◆ PAGE EXTRACT
<<<<

The one thing we have over our youthful self though is that (hopefully) we have more motivation to learn and better tools to learn. So we can defiantly learn more in a quicker time frame.
Joined: Nov 2005
Posts: 1,442
Thanks:
2
I think it's all depends on which words you learn. Some are more useful than
others. Some words are useful, but will never be used.
I have a terrible habit of only being able to memorize useless vocabulary.
Like all the weird funny words that make my language partners start laughing.
But the basic fundamental (i.e. BORING) words, go in one ear and out the other.
Like I just learned a new word "べっぴん", which means "別嬪; 別品 【べっぴん】 (n) (1) beautiful woman; beauty; pretty girl; (2) (別品 only) high-quality goods; special article"
In this drama, the main male character's dad was on his deathbed. When his girlfriend(after a makeover) came in, his dying dad was like "Damn, your girlfriend looks hot now".......
Honestly, I would not ever bother worrying about the number of words learned.
Language is something that creeps up on you so slowly that you'll never realize it.
Just have fun.
Edited: 2010-02-01, 1:03 pm
Joined: Aug 2008
Posts: 3,289
Thanks:
0
Somewhere between 15k and 20k, probably. Depends on what kind of words you know though.
Joined: Jun 2008
Posts: 160
Thanks:
0
Never? The best I found as to the number of words required to know Japanese was a textbook introduction which said that Japanese know about 50 000 words. That's probably nothing more than a guess but I see it as a ballpark estimate.
It sounds like a huge number but I figure that if I read around 10 books in Japanese, I should have a big enough vocab to be able to read a book without using a dictionary. I'm still far from that objective but I can already read through light novels and news mostly without using a dictionary.
Joined: Jun 2008
Posts: 160
Thanks:
0
That's for English though. Here's what Japanese wikipedia says:
6 years old 5000~6000 words
13 yo 30 000 words
20 yo 45 000~50 000
small dictionary 60 000~100 000
Edit: Looks like Fillanzea was faster.
Edited: 2010-02-01, 3:36 pm
Joined: Oct 2009
Posts: 3,944
Thanks:
11
Estimating the vocabulary knowledge of native speakers is a notoriously inexact process so you shouldn't take any of those figures as gospel. IMO there's not much value in trying to pinpoint how many words you know.
Joined: Aug 2009
Posts: 63
Thanks:
0
[要出典]。。。
I wouldn't trust wikipedia that much. 50k words is way too much for a speakers of the more complex Slavic languages (which are HARD, even for us native speakers), let alone Japanese which is far poorer in expressive than most.
If anything, the English Wikipedia says word families while the Japanese just states 50000語. There is a huge difference between the two.
Joined: Apr 2009
Posts: 748
Thanks:
0
I don't care how many Japanese words some silly online encyclopedia thinks I should know to be considered native/fluent/functional whatever you want to call it. When I'll be able to watch a movie, browse the web and enjoy comedy in Japanese, I'll consider my language goal reached.
Whether I can do that with 2k, 6k or 60k vocabulary doesn't matter.

>>>>

◆ EXERCISE DETAILS
Rewrite the forum thread from "Joined: Aug 2009" to "vocabulary doesn't matter.", changing "movie" to "film". The material after this forum thread is separate from it.

◆ GIVEN INFORMATION
<<<<

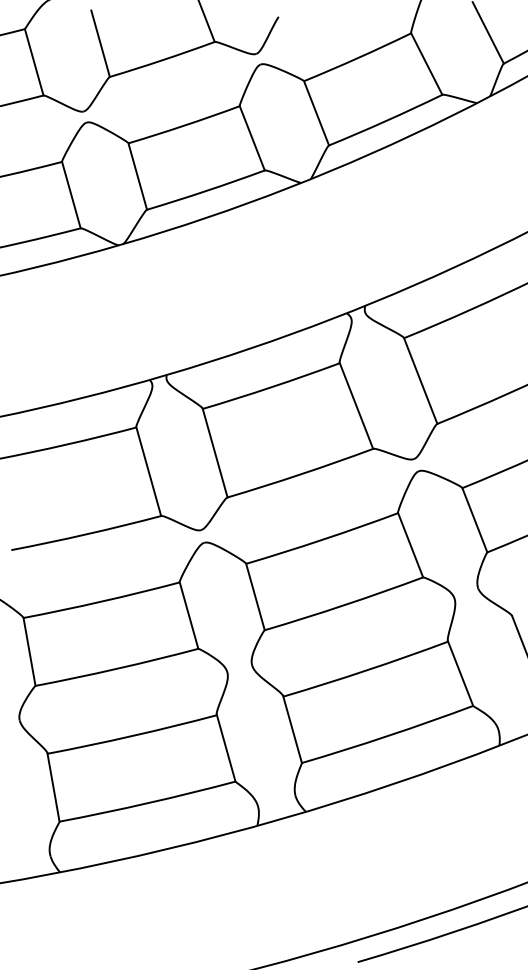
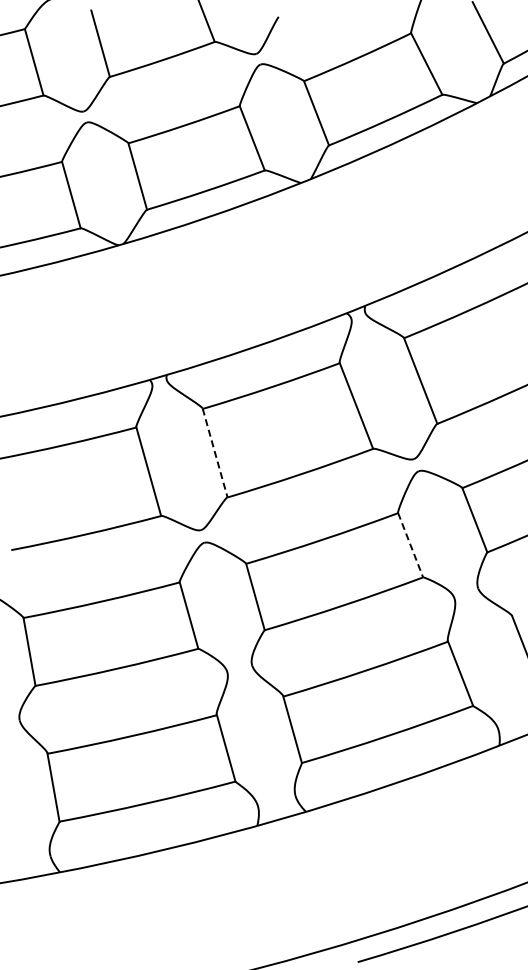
line at (215, 453): solid -> dashed
line at (410, 545): solid -> dashed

>>>>

◆ SOLUTION TO THIS EXERCISE
Joined: Aug 2009
Posts: 63
Thanks:
0
[要出典]。。。
I wouldn't trust wikipedia that much. 50k words is way too much for a speakers of the more complex Slavic languages (which are HARD, even for us native speakers), let alone Japanese which is far poorer in expressive than most.
If anything, the English Wikipedia says word families while the Japanese just states 50000語. There is a huge difference between the two.
Joined: Apr 2009
Posts: 748
Thanks:
0
I don't care how many Japanese words some silly online encyclopedia thinks I should know to be considered native/fluent/functional whatever you want to call it. When I'll be able to watch a film, browse the web and enjoy comedy in Japanese, I'll consider my language goal reached.
Whether I can do that with 2k, 6k or 60k vocabulary doesn't matter.